Alver Sarah, Zhang Guoyi
Department of Mathematics and Statistics, University of New Mexico, Albuquerque, NM, USA.
J Appl Stat. 2023 Aug 9;51(10):1861-1877. doi: 10.1080/02664763.2023.2245179. eCollection 2024.
In one-way analysis of variance models, performing simultaneous multiple comparisons of treatment groups with a control group may be of interest. Dunnett's test is used to test such differences and assumes equal variances of the response variable for each group. This assumption is not always met even after transformation. A parametric bootstrap (PB) method is developed here for comparing multiple treatment group means against the control group with unequal variances and unbalanced data. In simulation studies, the proposed method outperformed Dunnett's test in controlling the type I error under various settings, particularly when data have heteroscedastic variance and unbalanced design. Simulations show that power is often lower for the PB method than for Dunnett's test under equal variance, balanced data, or smaller sample size, but similar to or higher than for Dunnett's test with unequal variance, unbalanced data and larger sample size. The method is applied to a dataset concerning isotope levels found in elephant tusks from various geographical areas. These data have very unbalanced group sizes and unequal variances. This example illustrates that the PB method is easy to implement and avoids the need for transforming data to meet the equal variance assumption, simplifying interpretation of results.

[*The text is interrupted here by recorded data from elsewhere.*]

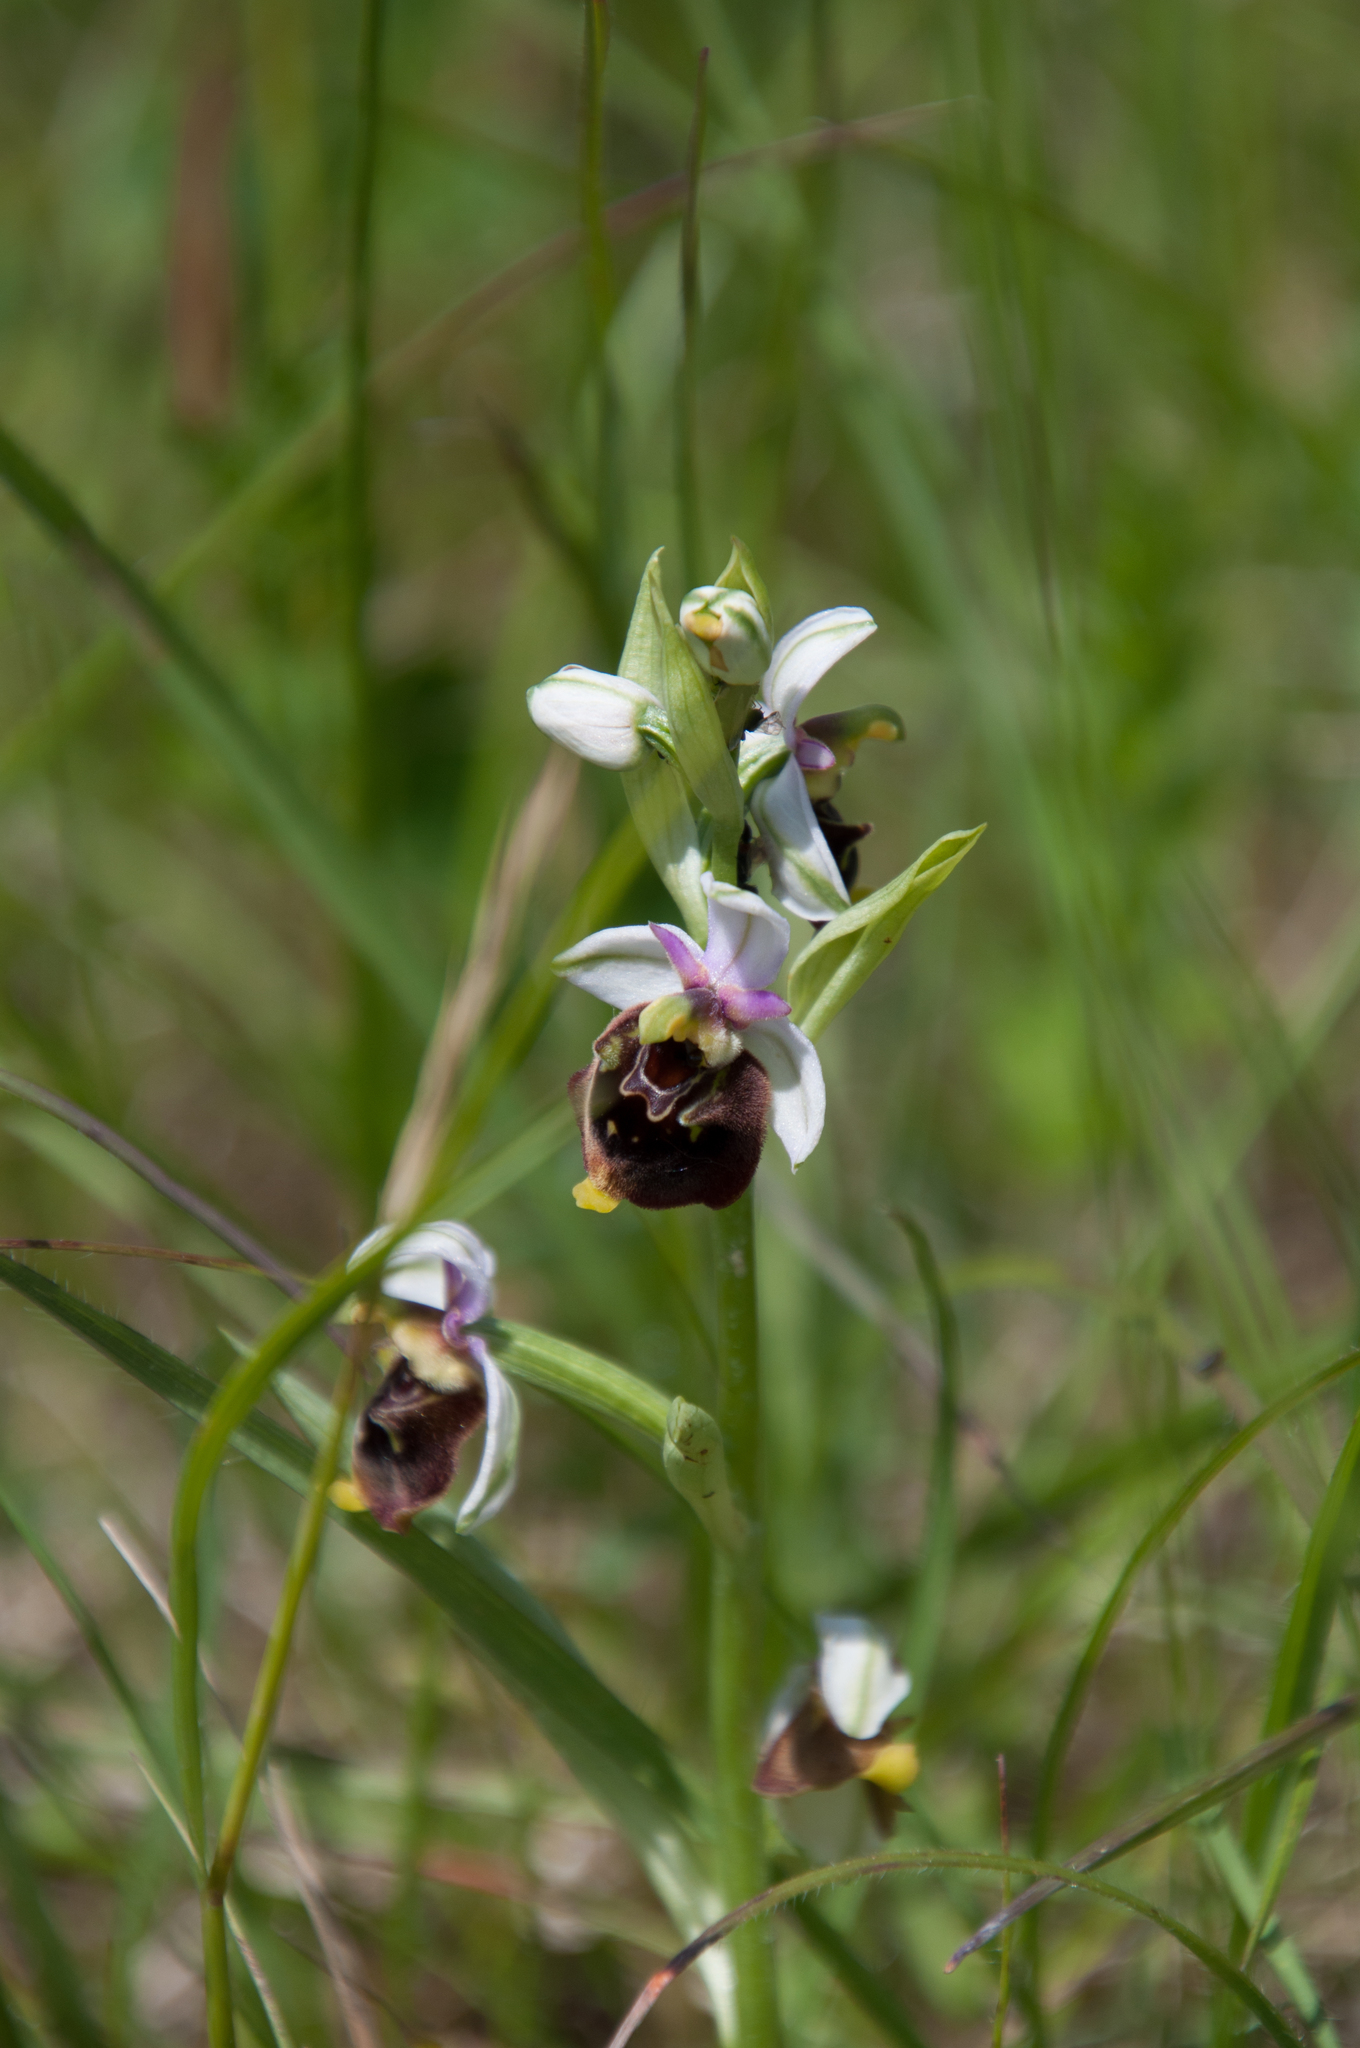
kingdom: Plantae
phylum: Tracheophyta
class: Liliopsida
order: Asparagales
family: Orchidaceae
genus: Ophrys
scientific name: Ophrys holosericea
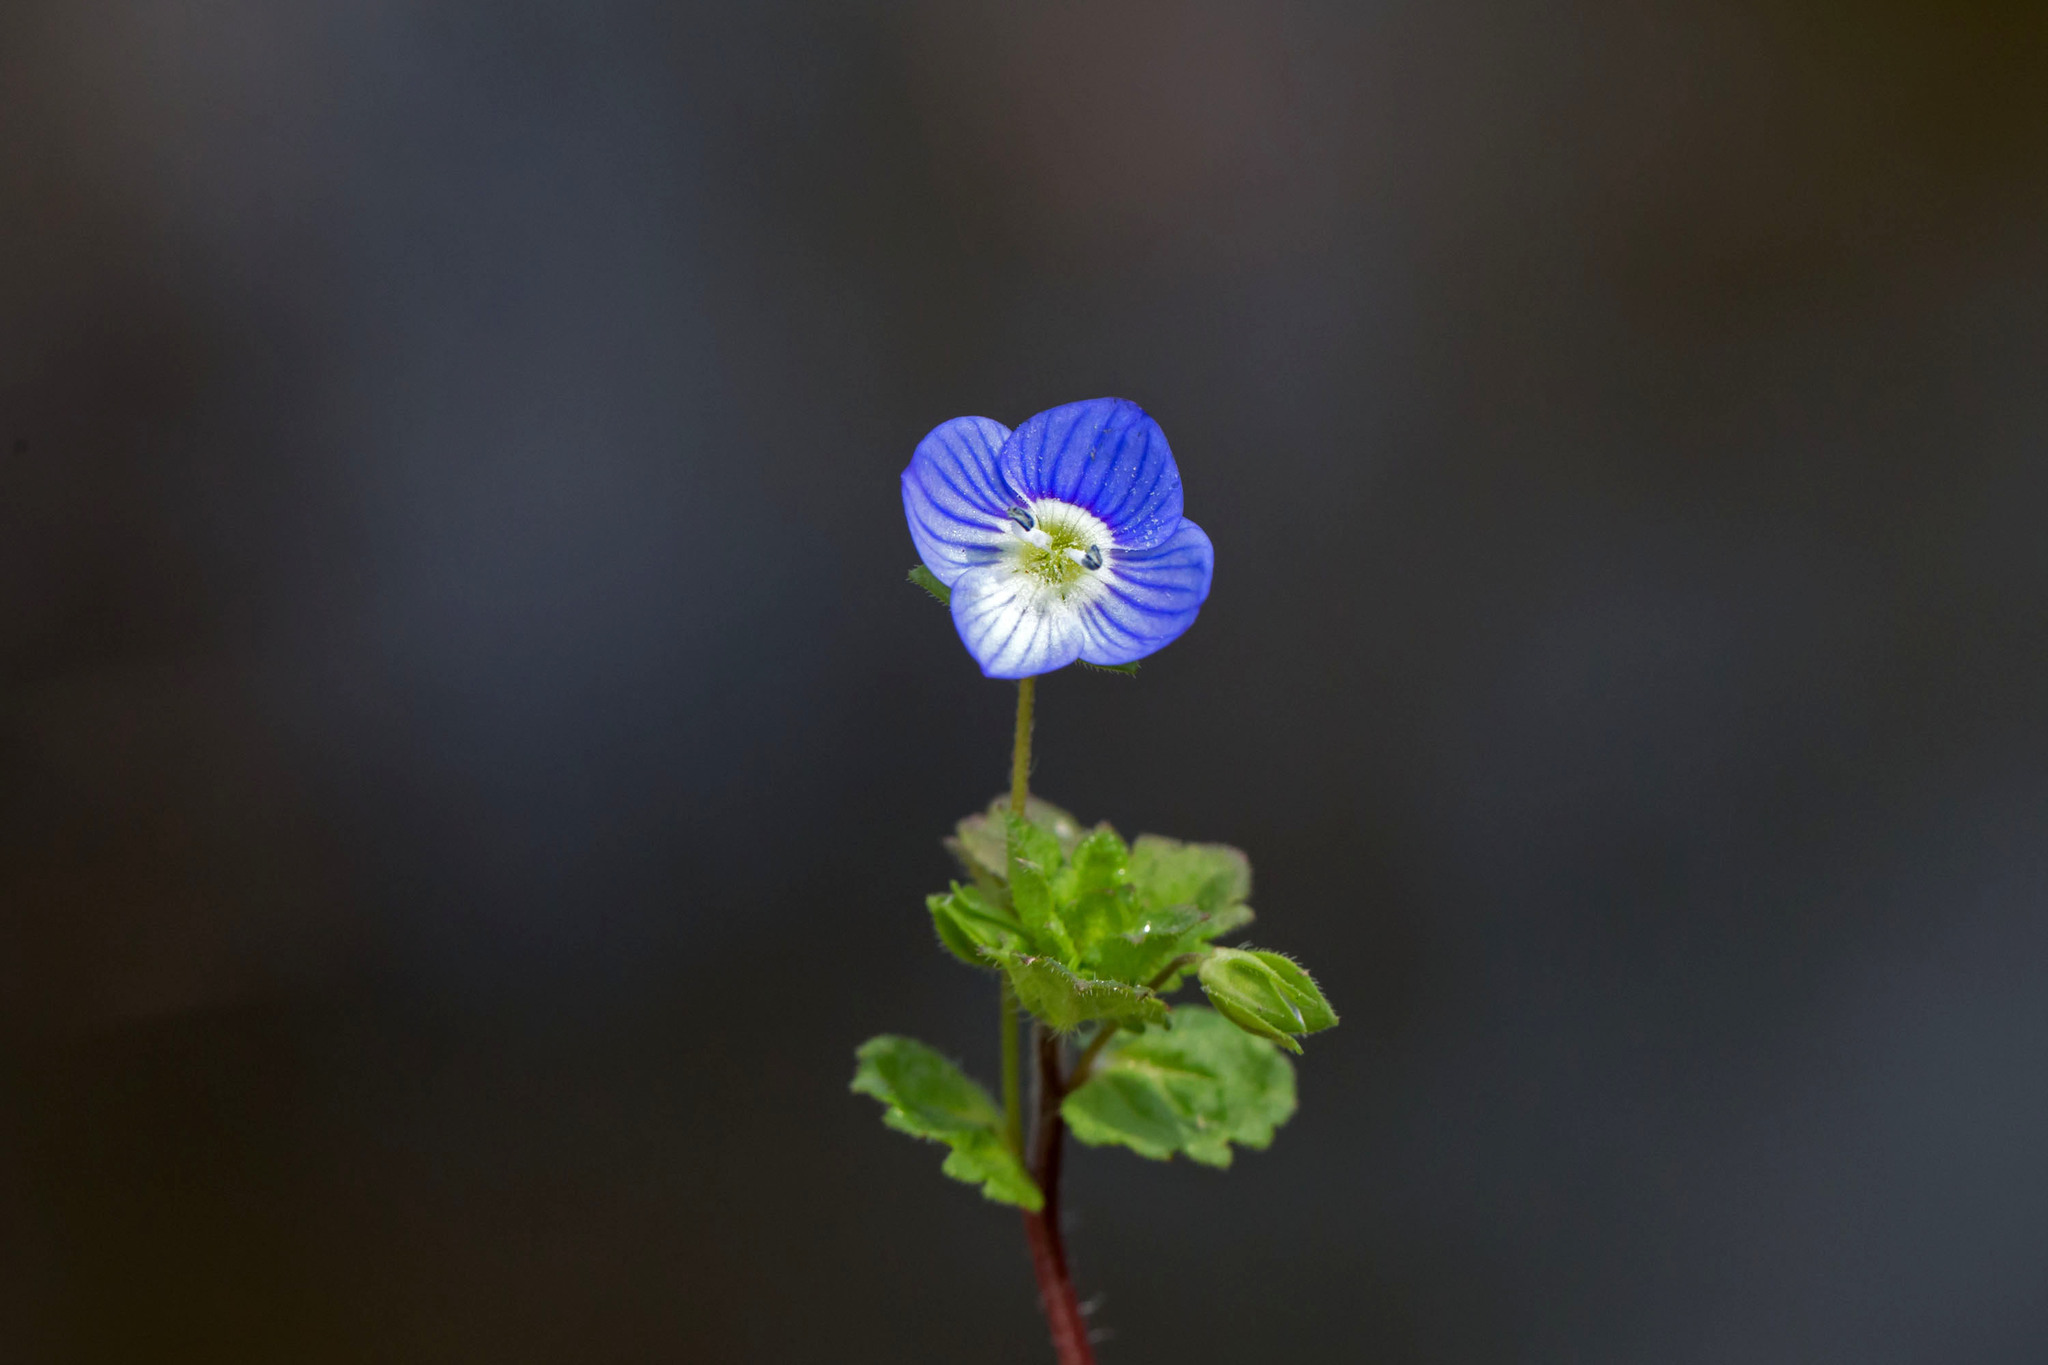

在单向方差分析模型中,对治疗组与对照组进行同时的多重比较可能是有意义的。邓尼特检验用于检验此类差异,并假定每组响应变量的方差相等。即使经过变换,这一假设也并非总能满足。本文开发了一种参数自助法(PB),用于在方差不等和数据不平衡的情况下,将多个治疗组的均值与对照组进行比较。在模拟研究中,所提出的方法在各种设置下控制第一类错误方面优于邓尼特检验,特别是当数据具有异方差和不平衡设计时。模拟表明,在方差相等、数据平衡或样本量较小时,PB方法的功效通常低于邓尼特检验,但在方差不等、数据不平衡和样本量较大时,其功效与邓尼特检验相似或更高。该方法应用于一个关于不同地理区域象牙中同位素水平的数据集。这些数据的组大小非常不平衡且方差不等。这个例子说明,PB方法易于实施,并且无需对数据进行变换以满足方差相等的假设,从而简化了结果的解释。